▸ **DATA SUPPLIED**:
::::::

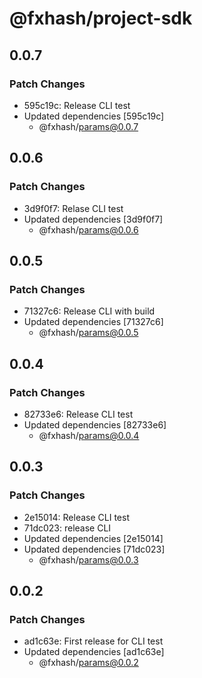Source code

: # @fxhash/project-sdk

## 0.0.7

### Patch Changes

- 595c19c: Release CLI test
- Updated dependencies [595c19c]
  - @fxhash/params@0.0.7

## 0.0.6

### Patch Changes

- 3d9f0f7: Relase CLI test
- Updated dependencies [3d9f0f7]
  - @fxhash/params@0.0.6

## 0.0.5

### Patch Changes

- 71327c6: Release CLI with build
- Updated dependencies [71327c6]
  - @fxhash/params@0.0.5

## 0.0.4

### Patch Changes

- 82733e6: Release CLI test
- Updated dependencies [82733e6]
  - @fxhash/params@0.0.4

## 0.0.3

### Patch Changes

- 2e15014: Release CLI test
- 71dc023: release CLI
- Updated dependencies [2e15014]
- Updated dependencies [71dc023]
  - @fxhash/params@0.0.3

## 0.0.2

### Patch Changes

- ad1c63e: First release for CLI test
- Updated dependencies [ad1c63e]
  - @fxhash/params@0.0.2
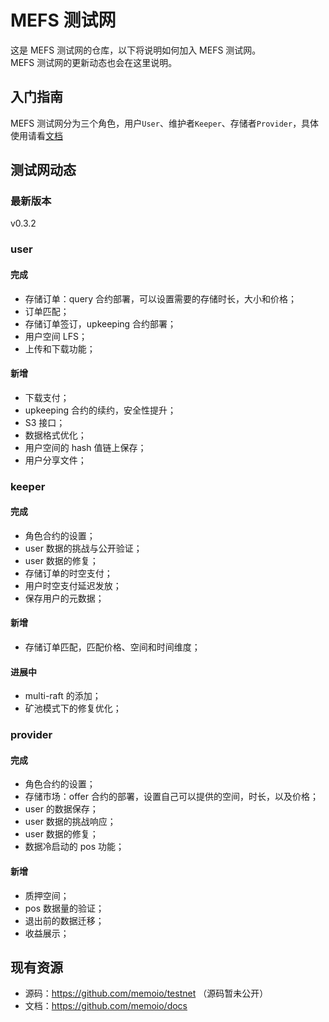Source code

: # MEFS 测试网

这是 MEFS 测试网的仓库，以下将说明如何加入 MEFS 测试网。  
MEFS 测试网的更新动态也会在这里说明。

## 入门指南

MEFS 测试网分为三个角色，用户`User`、维护者`Keeper`、存储者`Provider`，具体使用请看[文档](/testnet/get-started/)

## 测试网动态

### 最新版本

v0.3.2

### user

#### 完成

- 存储订单：query 合约部署，可以设置需要的存储时长，大小和价格；
- 订单匹配；
- 存储订单签订，upkeeping 合约部署；
- 用户空间 LFS；
- 上传和下载功能；

#### 新增

- 下载支付；
- upkeeping 合约的续约，安全性提升；
- S3 接口；
- 数据格式优化；
- 用户空间的 hash 值链上保存；
- 用户分享文件；

### keeper

#### 完成

- 角色合约的设置；
- user 数据的挑战与公开验证；
- user 数据的修复；
- 存储订单的时空支付；
- 用户时空支付延迟发放；
- 保存用户的元数据；

#### 新增

- 存储订单匹配，匹配价格、空间和时间维度；

#### 进展中

- multi-raft 的添加；
- 矿池模式下的修复优化；

### provider

#### 完成

- 角色合约的设置；
- 存储市场：offer 合约的部署，设置自己可以提供的空间，时长，以及价格；
- user 的数据保存；
- user 数据的挑战响应；
- user 数据的修复；
- 数据冷启动的 pos 功能；

#### 新增

- 质押空间；
- pos 数据量的验证；
- 退出前的数据迁移；
- 收益展示；

## 现有资源

- 源码：https://github.com/memoio/testnet （源码暂未公开）
- 文档：https://github.com/memoio/docs
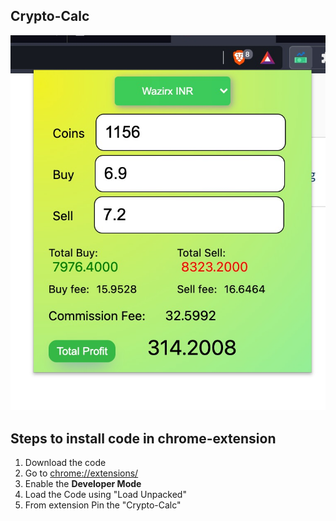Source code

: ## Crypto-Calc
![Crypto-Calc](https://github.com/Md-Hiccup/Crypto-Calc/blob/master/images/crypto-calc-2.jpeg)

## Steps to install code in chrome-extension
1. Download the code
2. Go to [chrome://extensions/](chrome://extensions/)
3. Enable the **Developer Mode**
4. Load the Code using "Load Unpacked"
5. From extension Pin the "Crypto-Calc"
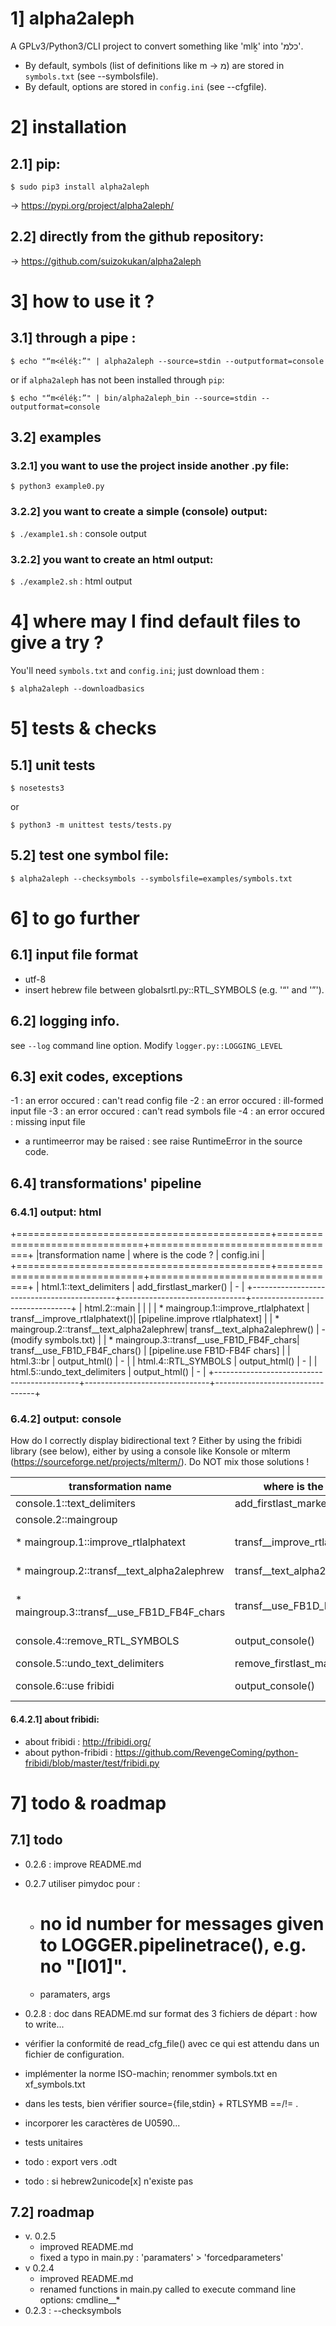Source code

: # 1] alpha2aleph
A GPLv3/Python3/CLI project to convert something like 'mlḵ' into 'כלמ'.

* By default, symbols (list of definitions like m → מ) are stored in `symbols.txt` (see --symbolsfile).
* By default, options are stored in `config.ini` (see --cfgfile).

# 2] installation

## 2.1] pip:
`$ sudo pip3 install alpha2aleph`

→ https://pypi.org/project/alpha2aleph/

## 2.2] directly from the github repository:
→ https://github.com/suizokukan/alpha2aleph

# 3] how to use it ?

## 3.1] through a pipe :
`$ echo "“m<éléḵ:”" | alpha2aleph --source=stdin --outputformat=console`

or if `alpha2aleph` has not been installed through `pip`:

`$ echo "“m<éléḵ:”" | bin/alpha2aleph_bin --source=stdin --outputformat=console`

## 3.2] examples

### 3.2.1] you want to use the project inside another .py file:
`$ python3 example0.py`

### 3.2.2] you want to create a simple (console) output:
`$ ./example1.sh` : console output

### 3.2.2] you want to create an html output:
`$ ./example2.sh` : html output

# 4] where may I find default files to give a try ?
You'll need `symbols.txt` and `config.ini`; just download them :

`$ alpha2aleph --downloadbasics`

# 5] tests & checks

## 5.1] unit tests
`$ nosetests3`

or

`$ python3 -m unittest tests/tests.py`

## 5.2] test one symbol file:
`$ alpha2aleph --checksymbols --symbolsfile=examples/symbols.txt`

# 6] to go further

## 6.1] input file format
* utf-8
* insert hebrew file between globalsrtl.py::RTL_SYMBOLS (e.g. '“' and '”').

## 6.2] logging info.
see `--log` command line option.
Modify `logger.py::LOGGING_LEVEL`

## 6.3] exit codes, exceptions
-1 : an error occured : can't read config file
-2 : an error occured : ill-formed input file
-3 : an error occured : can't read symbols file
-4 : an error occured : missing input file

* a runtimeerror may be raised : see raise RuntimeError in the source code.

## 6.4] transformations' pipeline
### 6.4.1] output: html

+============================================+===============================+=================================+
|transformation name                         | where is the code ?           | config.ini                      |
+============================================+===============================+=================================+
| html.1::text_delimiters                    | add_firstlast_marker()        | -                               |
+--------------------------------------------+-------------------------------+---------------------------------+
| html.2::main                               |                               |                                 |
|  * maingroup.1::improve_rtlalphatext       | transf__improve_rtlalphatext()| [pipeline.improve rtlalphatext] |
|  * maingroup.2::transf__text_alpha2alephrew| transf__text_alpha2alephrew() | - (modify symbols.txt)          |
|  * maingroup.3::transf__use_FB1D_FB4F_chars| transf__use_FB1D_FB4F_chars() | [pipeline.use FB1D-FB4F chars]  |
| html.3::br                                 | output_html()                 | -                               |
| html.4::RTL_SYMBOLS                        | output_html()                 | -                               |
| html.5::undo_text_delimiters               | output_html()                 | -                               |
+--------------------------------------------+-------------------------------+---------------------------------+

### 6.4.2] output: console

How do I correctly display bidirectional text ?
Either by using the fribidi library (see below), either by using a console like Konsole or mlterm (https://sourceforge.net/projects/mlterm/). Do NOT mix those solutions !

| transformation name                         | where is the code ?           | config.ini                      |
|---------------------------------------------|-------------------------------|---------------------------------|
| console.1::text_delimiters                  | add_firstlast_marker()        |                                 |
| console.2::maingroup                        |                               |                                 |
|  * maingroup.1::improve_rtlalphatext        | transf__improve_rtlalphatext()| [pipeline.improve rtlalphatext] |
|  * maingroup.2::transf__text_alpha2alephrew | transf__text_alpha2alephrew() | - (modify symbols.txt)          |
|  * maingroup.3::transf__use_FB1D_FB4F_chars | transf__use_FB1D_FB4F_chars() | [pipeline.use FB1D-FB4F chars]  |
| console.4::remove_RTL_SYMBOLS               | output_console()              | [output.console][rtl symbols]   |
| console.5::undo_text_delimiters             | remove_firstlast_marker()     | -                               |
| console.6::use fribidi                      | output_console()              | [output.console][use fribidi]   |

#### 6.4.2.1] about fribidi:
* about fribidi : http://fribidi.org/
* about python-fribidi : https://github.com/RevengeComing/python-fribidi/blob/master/test/fribidi.py

# 7] todo & roadmap

## 7.1] todo
- 0.2.6 : improve README.md
- 0.2.7 utiliser pimydoc pour :
  - # no id number for messages given to LOGGER.pipelinetrace(), e.g. no "[I01]".
  - paramaters, args
- 0.2.8 : doc dans README.md sur format des 3 fichiers de départ : how to write...

- vérifier la conformité de read_cfg_file() avec ce qui est attendu dans un fichier de configuration.
- implémenter la norme ISO-machin; renommer symbols.txt en xf_symbols.txt
- dans les tests, bien vérifier source={file,stdin} + RTLSYMB ==/!= .
- incorporer les caractères de U0590...
- tests unitaires
- todo : export vers .odt
- todo : si hebrew2unicode[x] n'existe pas

## 7.2] roadmap
- v. 0.2.5
     - improved README.md
     - fixed a typo in main.py : 'paramaters' > 'forcedparameters'
- v 0.2.4
     - improved README.md
     - renamed functions in main.py called to execute command line options:
       cmdline__*
- 0.2.3 : --checksymbols
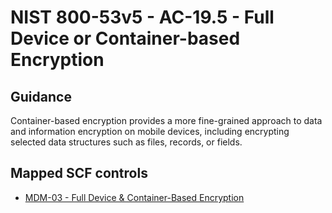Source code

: # NIST 800-53v5 - AC-19.5 - Full Device or Container-based Encryption
## Guidance
Container-based encryption provides a more fine-grained approach to data and information encryption on mobile devices, including encrypting selected data structures such as files, records, or fields.
## Mapped SCF controls
- [MDM-03 - Full Device & Container-Based Encryption](../scf/mdm-03-fulldevice&container-basedencryption.md)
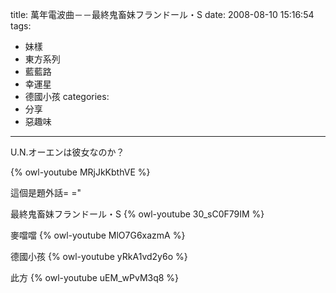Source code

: title: 萬年電波曲－－最終鬼畜妹フランドール・S
date: 2008-08-10 15:16:54
tags:
- 妹樣
- 東方系列
- 藍藍路
- 幸運星
- 德國小孩
categories:
- 分享
- 惡趣味
---

U.N.オーエンは彼女なのか？

{% owl-youtube MRjJkKbthVE %}

這個是題外話= ="

<!-- more -->

最終鬼畜妹フランドール・S
{% owl-youtube 30_sC0F79IM %}

麥噹噹
{% owl-youtube MlO7G6xazmA %}

德國小孩
{% owl-youtube yRkA1vd2y6o %}

此方
{% owl-youtube uEM_wPvM3q8 %}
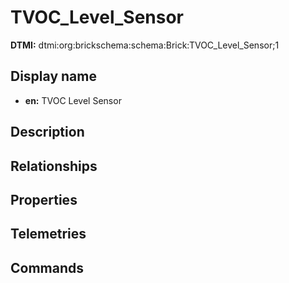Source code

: # TVOC_Level_Sensor
**DTMI:** dtmi:org:brickschema:schema:Brick:TVOC_Level_Sensor;1
## Display name
- **en:** TVOC Level Sensor
## Description
## Relationships
## Properties
## Telemetries
## Commands
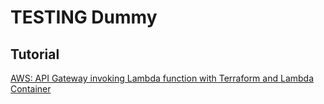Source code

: # TESTING Dummy

## Tutorial
[AWS: API Gateway invoking Lambda function with Terraform and Lambda Container](https://www.bogotobogo.com/DevOps/AWS/aws-API-Gateway-Lambda-Terraform-with-ECR-Container-2.php)
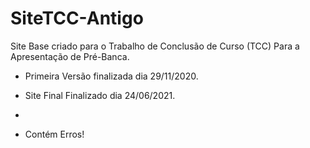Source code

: # SiteTCC-Antigo

Site Base criado para o Trabalho de Conclusão de Curso (TCC) Para a Apresentação de Pré-Banca. 

- Primeira Versão finalizada dia 29/11/2020.
- Site Final Finalizado dia 24/06/2021.

-
- Contém Erros!
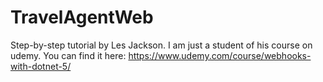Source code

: # TravelAgentWeb
Step-by-step tutorial by Les Jackson. I am just a student of his course on udemy. You can find it here: https://www.udemy.com/course/webhooks-with-dotnet-5/

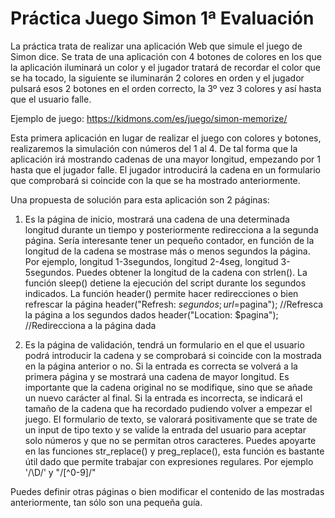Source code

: # Práctica Juego Simon 1ª Evaluación
La práctica trata de realizar una aplicación Web que simule el juego de Simon dice. Se trata de una aplicación con 4 botones de colores en los que la aplicación iluminará un color y el jugador tratará de recordar el color que se ha tocado, la siguiente se iluminarán 2 colores en orden y el jugador pulsará esos 2 botones en el orden correcto, la 3º vez 3 colores y así hasta que el usuario falle. 

Ejemplo de juego: https://kidmons.com/es/juego/simon-memorize/ 

Esta primera aplicación en lugar de realizar el juego con colores y botones, realizaremos la simulación con números del 1 al 4. De tal forma que la aplicación irá mostrando cadenas de una mayor longitud, empezando por 1 hasta que el jugador falle. El jugador introducirá la cadena en un formulario que comprobará si coincide con la que se ha mostrado anteriormente. 

Una propuesta de solución para esta aplicación son 2 páginas:
1.	Es la página de inicio, mostrará una cadena de una determinada longitud durante un tiempo y posteriormente redirecciona a la segunda página. 
Sería interesante tener un pequeño contador, en función de la longitud de la cadena se mostrase más o menos segundos la página. Por ejemplo, longitud 1-3segundos, longitud 2-4seg, longitud 3-5segundos.
Puedes obtener la longitud de la cadena con strlen().
La función sleep() detiene la ejecución del script durante los segundos indicados.
La función header() permite hacer redirecciones o bien refrescar la página
header("Refresh: $segundos; url=$pagina"); //Refresca la página a los segundos dados
header("Location: $pagina"); //Redirecciona a la página dada

2.	Es la página de validación, tendrá un formulario en el que el usuario podrá introducir la cadena y se comprobará si coincide con la mostrada en la página anterior o no. 
Si la entrada es correcta se volverá a la primera página y se mostrará una cadena de mayor longitud. Es importante que la cadena original no se modifique, sino que se añade un nuevo carácter al final. 
Si la entrada es incorrecta, se indicará el tamaño de la cadena que ha recordado pudiendo volver a empezar el juego. 
El formulario de texto, se valorará positivamente que se trate de un input de tipo texto y se valide la entrada del usuario para aceptar solo números y que no se permitan otros caracteres.
Puedes apoyarte en las funciones str_replace() y preg_replace(), esta función es bastante útil dado que permite trabajar con expresiones regulares. Por ejemplo '/\D/' y "/[^0-9]/"

Puedes definir otras páginas o bien modificar el contenido de las mostradas anteriormente, tan sólo son una pequeña guía. 
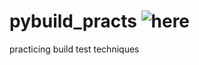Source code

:# pybuild_practs ![here](https://codecov.io/gh/anuragkumarak95/pybuild_practs?branch=master)
practicing build test techniques
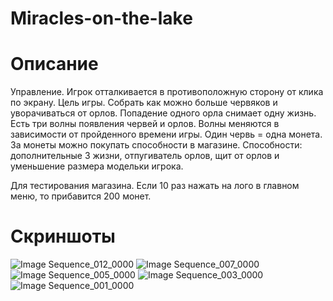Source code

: # Miracles-on-the-lake

# Описание
Управление. Игрок отталкивается в противоположную сторону от клика по экрану. 
Цель игры. Собрать как можно больше червяков и уворачиваться от орлов. Попадение одного орла снимает одну жизнь. 
Есть три волны появления червей и орлов. Волны меняются в зависимости от пройденного времени игры.
Один червь = одна монета. За монеты можно покупать способности в магазине. 
Способности: дополнительные 3 жизни, отпугиватель орлов, щит от орлов и уменьшение размера модельки игрока.

Для тестирования магазина. Если 10 раз нажать на лого в главном меню, то прибавится 200 монет.

# Скриншоты
![Image Sequence_012_0000](https://github.com/user-attachments/assets/9d5fa2a5-b0ef-42b4-9833-f5302c7b4e4e)
![Image Sequence_007_0000](https://github.com/user-attachments/assets/a0be3f72-ed5c-4000-8316-becec30c3b2e)
![Image Sequence_005_0000](https://github.com/user-attachments/assets/079b6d48-8ed4-4dbf-9ba0-ab3ec00ee51c)
![Image Sequence_003_0000](https://github.com/user-attachments/assets/c002a6ea-d77c-46a6-88a0-b6a30d6b1b2e)
![Image Sequence_001_0000](https://github.com/user-attachments/assets/191a6f19-add0-410b-a4d7-d8172fcb30fa)
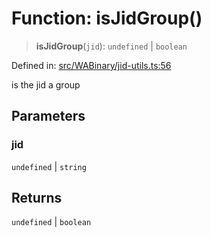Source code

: # Function: isJidGroup()

> **isJidGroup**(`jid`): `undefined` \| `boolean`

Defined in: [src/WABinary/jid-utils.ts:56](https://github.com/Fokusdotid/bail/blob/3bd64a6fd6e8fc52d3ec9ba842534bed26103555/src/WABinary/jid-utils.ts#L56)

is the jid a group

## Parameters

### jid

`undefined` | `string`

## Returns

`undefined` \| `boolean`
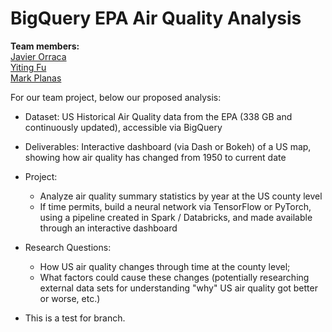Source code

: # BigQuery EPA Air Quality Analysis

**Team members:**
<br>[Javier Orraca](https://javorraca.github.io/Home/)
<br>[Yiting Fu](https://github.com/Yiting2018)
<br>[Mark Planas](https://github.com/markplanas)

For our team project, below our proposed analysis:

* Dataset: US Historical Air Quality data from the EPA (338 GB and continuously updated), accessible via BigQuery
* Deliverables: Interactive dashboard (via Dash or Bokeh) of a US map, showing how air quality has changed from 1950 to current date
* Project:
  * Analyze air quality summary statistics by year at the US county level
  * If time permits, build a neural network via TensorFlow or PyTorch, using a pipeline created in Spark / Databricks, and made available through an interactive dashboard

* Research Questions:
  * How US air quality changes through time at the county level;
  * What factors could cause these changes (potentially researching external data sets for understanding "why" US air quality got better or worse, etc.)

* This is a test for branch.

::::::

Go through the entries and copy every line that has "最終鬼畜妹フランドール".

▸ **EXPECTED OUTPUT**:
: title: 萬年電波曲－－最終鬼畜妹フランドール・S
最終鬼畜妹フランドール・S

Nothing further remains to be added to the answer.